Foreign Flavors.—Wines which have contracted foreign flavors, either by being kept in casks which have been used for liquors of decided flavors and odors, such as anisette, absinthe, rum, etc., or from contact with substances having good or bad odors, owe their taste to the dissolution in them of a part of the essential oil which those substances contain, and should be treated in the same manner. The chief thing is to remove the cause, by changing the cask, for if the foreign taste and smell become very marked, they cannot be completely destroyed; they can only be rendered tolerable by mixing them with sound wines.

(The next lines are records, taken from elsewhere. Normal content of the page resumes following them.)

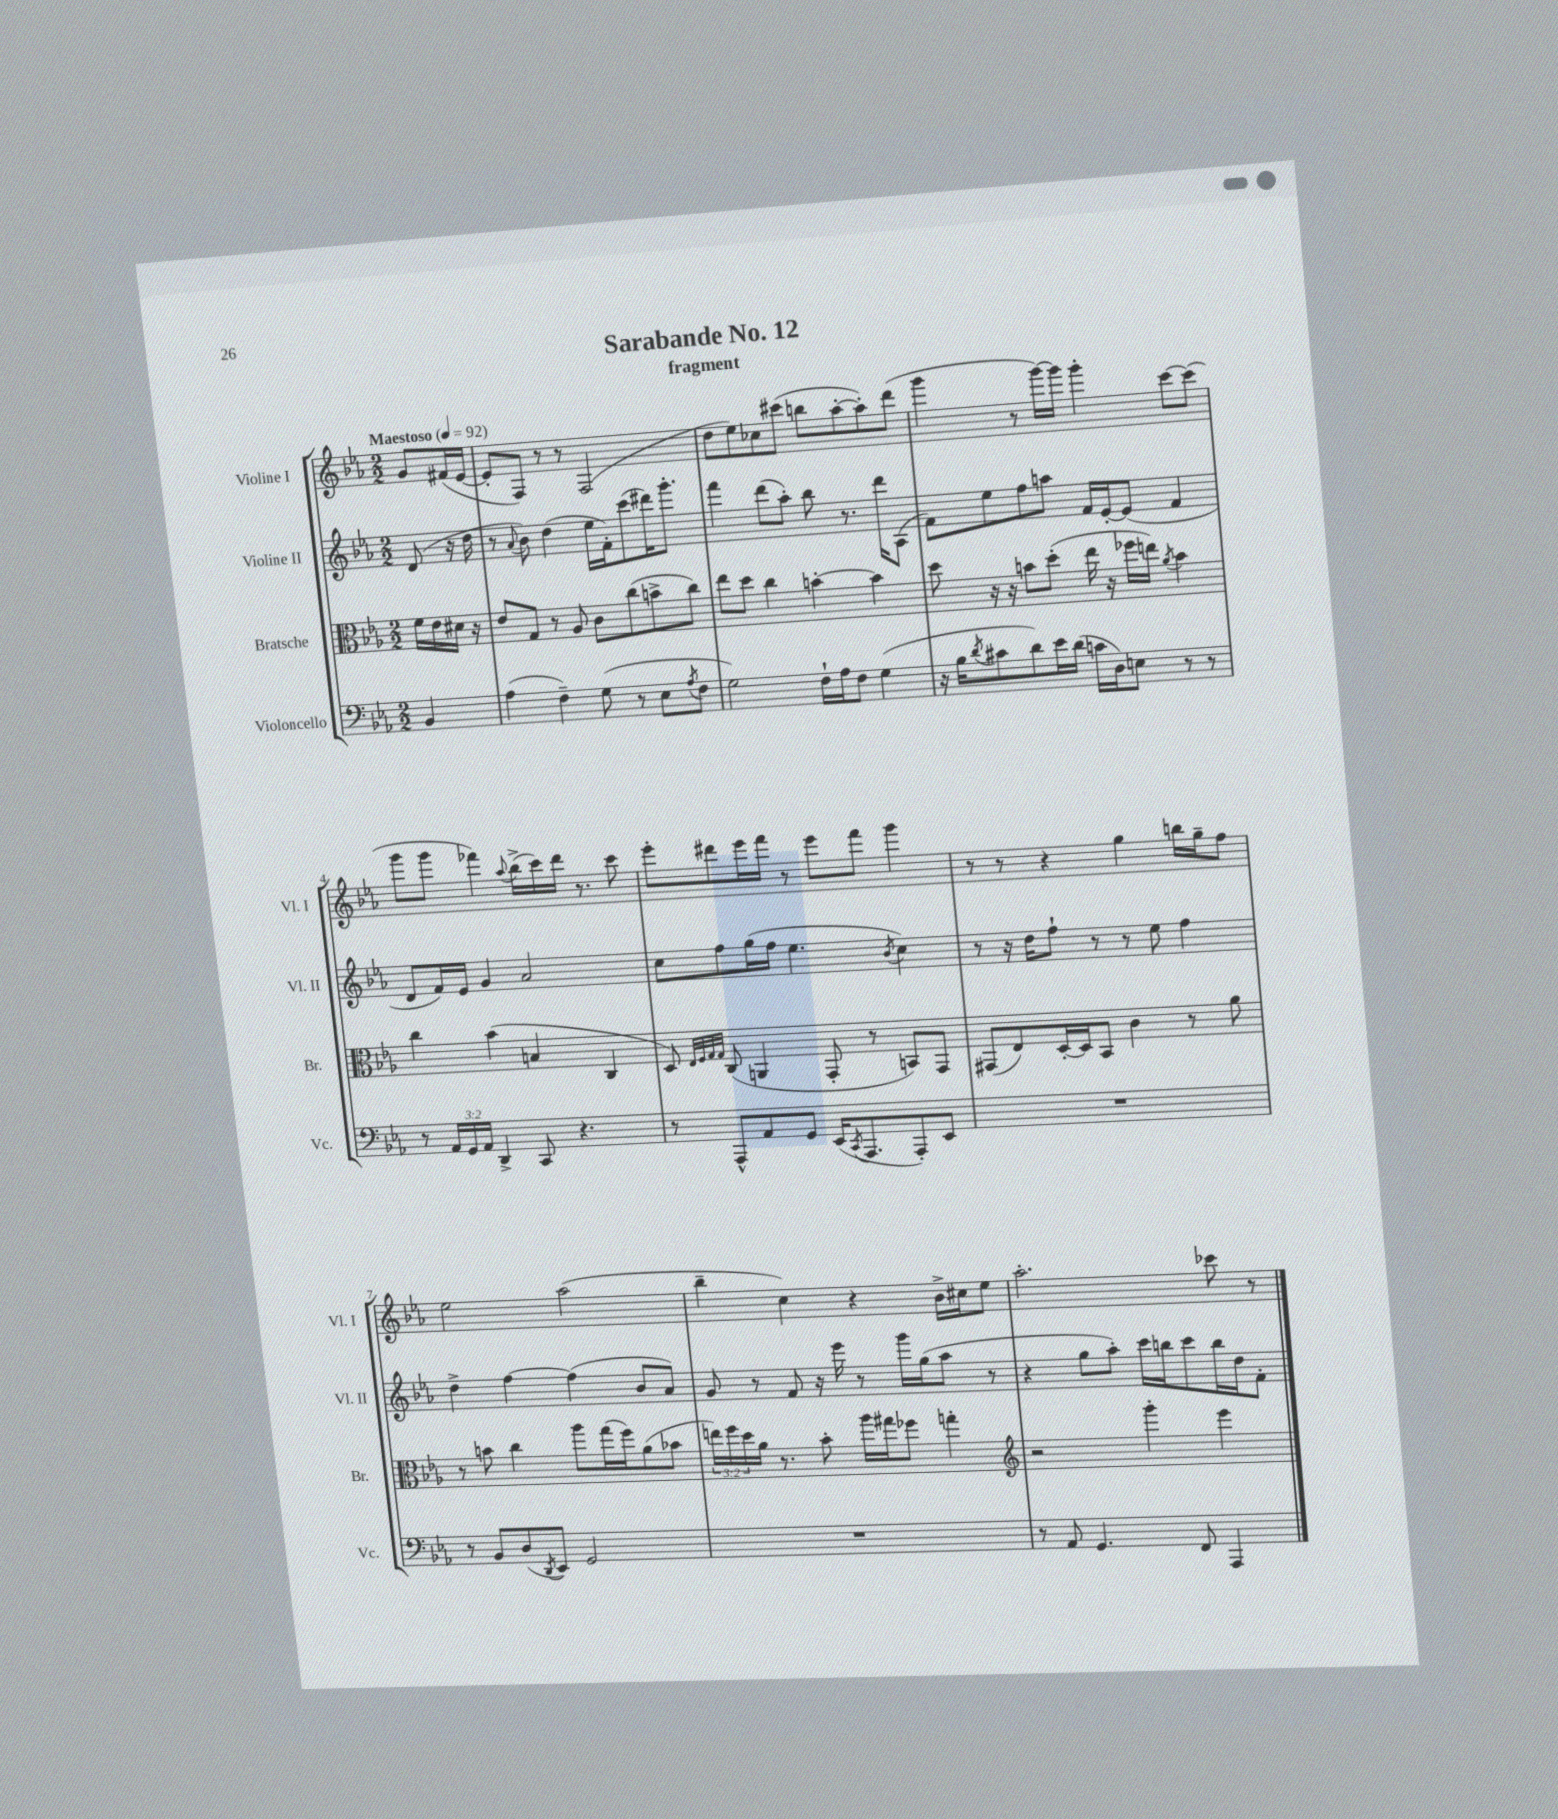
\header { title = "Sarabande No. 12" subtitle = "fragment" }
<<
\new StaffGroup <<
\new Staff = "s0" \with { instrumentName = "Violine I" shortInstrumentName = "Vl. I" } {
    \clef treble \key ees \major \numericTimeSignature \time 2/2 \partial 4 \tempo "Maestoso" 4 = 92
    g'8 fis'16( ees'16~ |
    ees'8-. f8) r8 r8 f2( |
    d''8 ees''8) ces''8 cis'''8( b''8 aes''8~-. aes''8-.) d'''8( |
    g'''4 r8 g'''16~) g'''16 g'''4-. c'''8~ c'''8( |
    g'''8 g'''8 fes'''4) \appoggiatura { aes''8 } bes''16->( c'''16) d'''16 r8. c'''8 |
    ees'''8-. dis'''8 ees'''16 f'''16 r8 ees'''8 f'''8 g'''4 |
    r8 r8 r4 g''4 b''16 g''16-- f''8 |
    ees''2 aes''2( |
    bes''4-- c''4) r4 bes'16-> cis''16 ees''8 |
    aes''2.-. ces'''8 r8 \bar "|." |
}
\new Staff = "s1" \with { instrumentName = "Violine II" shortInstrumentName = "Vl. II" } {
    \clef treble \key ees \major \numericTimeSignature \time 2/2 \partial 4
    d'8( r16 d''16 |
    r8 \appoggiatura { aes'8 } bes'8) d''4( ees''16 f'16-.) c'''8( dis'''16) g'''8.-. |
    f'''4 d'''8( aes''8-.) bes''8 r8. d'''16 aes8( |
    f'8) ees''8 f''8 a''8 f'16 ees'16~-. ees'8( f'4 |
    d'8 f'16) ees'16 g'4 aes'2 |
    c''8 f''8 g''16( f''16 ees''4. \acciaccatura { bes'8 } c''4) |
    r8 r16 d''16 f''8-! r8 r8 ees''8 f''4 |
    d''4-> f''4~ f''4( bes'8 aes'8) |
    g'8 r8 f'8 r16 ees'''16 r8 g'''16 g''16( aes''8 r8 |
    r4 g''8 aes''8-.) c'''16 b''16 c'''8 b''16 d''16 f'8-. \bar "|." |
}
\new Staff = "s2" \with { instrumentName = "Bratsche" shortInstrumentName = "Br." } {
    \clef alto \key ees \major \numericTimeSignature \time 2/2 \override Staff.TupletNumber.text = #tuplet-number::calc-fraction-text \partial 4
    f'16 ees'16 dis'16 r16 |
    ees'8 g8 r8 aes8 c'8 c''8( b'8-> c''8) |
    ees''8 d''8 c''4 b'4~-. b'4 |
    d''8 r16 r16 b'8 d''8-.( ees''16 r16 fes''16 e''16) \acciaccatura { aes'8 } b'4 |
    c''4 bes'4( b4 c4 |
    d8) \grace { ees32 f32 g32 g32 } c8( a,4 g,8-. r8 b,8) g,8 |
    gis,8( ees8) d16~-. d16 bes,8 c'4 r8 aes'8 |
    r8 b'8 c''4 aes''8 g''16( f''16) aes'8( bes'8 |
    \tuplet 3/2 { e''16) f''16 d''16 } aes'16 r8. bes'8-. aes''16 gis''16 fes''8 g''4-. |
    \clef treble r2 g'''4-. ees'''4 \bar "|." |
}
\new Staff = "s3" \with { instrumentName = "Violoncello" shortInstrumentName = "Vc." } {
    \clef bass \key ees \major \numericTimeSignature \time 2/2 \override Staff.TupletNumber.text = #tuplet-number::calc-fraction-text \partial 4
    bes,4 |
    aes4( f4--) g8( r8 ees8 \acciaccatura { aes8 } f8 |
    g2) f16-! aes16 f8 g4( |
    r16 bes16 \acciaccatura { d'8 } cis'8 d'8) ees'16 d'16( c'16 d16) e8 r8 r8 |
    r8 \tuplet 3/2 { aes,16 g,16 aes,16 } d,4-> c,8 r4. |
    r8 aes,,8-^ aes,8 g,8 ees,16( \acciaccatura { c,8 } aes,,8. aes,,8-.) ees,8 |
    R1 |
    r8 bes,8 d8( \acciaccatura { d,8 } ees,8) g,2 |
    R1 |
    r8 aes,8 g,4. f,8 aes,,4 \bar "|." |
}
>>
>>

Ropiness is the name applied to a viscous fermentation which takes place in wine, making it slimy in appearance. It is met with more particularly in white wines, which contain albuminous matters in suspension, and but little tannin. It is not a very serious difficulty, for it can be easily corrected. It is only necessary to tannify the wine by adding 12 or 15 quarts of tannified wine, well stirred in with a whip as in fining, or an ounce or two of tannin dissolved in alcohol for each 100 gallons. The tannin combines with the viscous matter and precipitates it, so that in removing the ropiness the wine is fined at the same time. It should be racked from the finings after about two weeks’ repose.

And we may add that grapes which produce wines predisposed to ropiness ought not to be stemmed, or the must should be fermented with at least a portion of the stems.

Mr. Machard says that this disease is also due sometimes to lack of tartaric acid, and that it may be cured by supplying this substance, and setting up fermentation again. For 100 gallons of wine, about a pound of tartaric acid should be dissolved in hot water, to which the same quantity of sugar is added, and when dissolved, the whole is poured warm into the cask containing the ropy wine. Then replace the bung, and give the cask a thorough rolling for six or eight minutes. A small hole is previously bored near the bung and closed with a spigot, which is removed after rolling the cask, to allow the gas to escape. After resting two or three days, the wine, which we suppose to be a white wine, should be fined with isinglass.

Ropy Wines in Bottles generally cure themselves, but they must not be disturbed until the deposit changes color and takes a brownish tinge. Then is the time to decant them for drinking.

Ropiness may also be Cured by passing the wine over the marc again. But only good, fresh pomace should be used, which is but a few days old. This is done by mixing the wine with the marc of three times the quantity of wine, and stirring from time to time till fermentation is established. After the fermentation, the press wine may be mixed with the rest.

The author does not state whether this is to be done in the case of white wine or red wine, or both, but it is apparent that it would be subjecting a white wine to a very unusual operation. Fresh lees may also be mixed with the wine instead of the marc. Sometimes it is only necessary to let the wine fall into one vessel from another at a little height, several times, or to give it a thorough agitation by stirring it, or by driving it about for a few hours in a vehicle over a rough road.

Alum has been sometimes recommended, but it is now condemned as unwholesome.

Other means have been suggested, but these will suffice; and it is agreed by all that tannin is the sovereign remedy.

It is best to avoid the use of sulphur in treating ropy wines, for fermentation is to be encouraged rather than checked.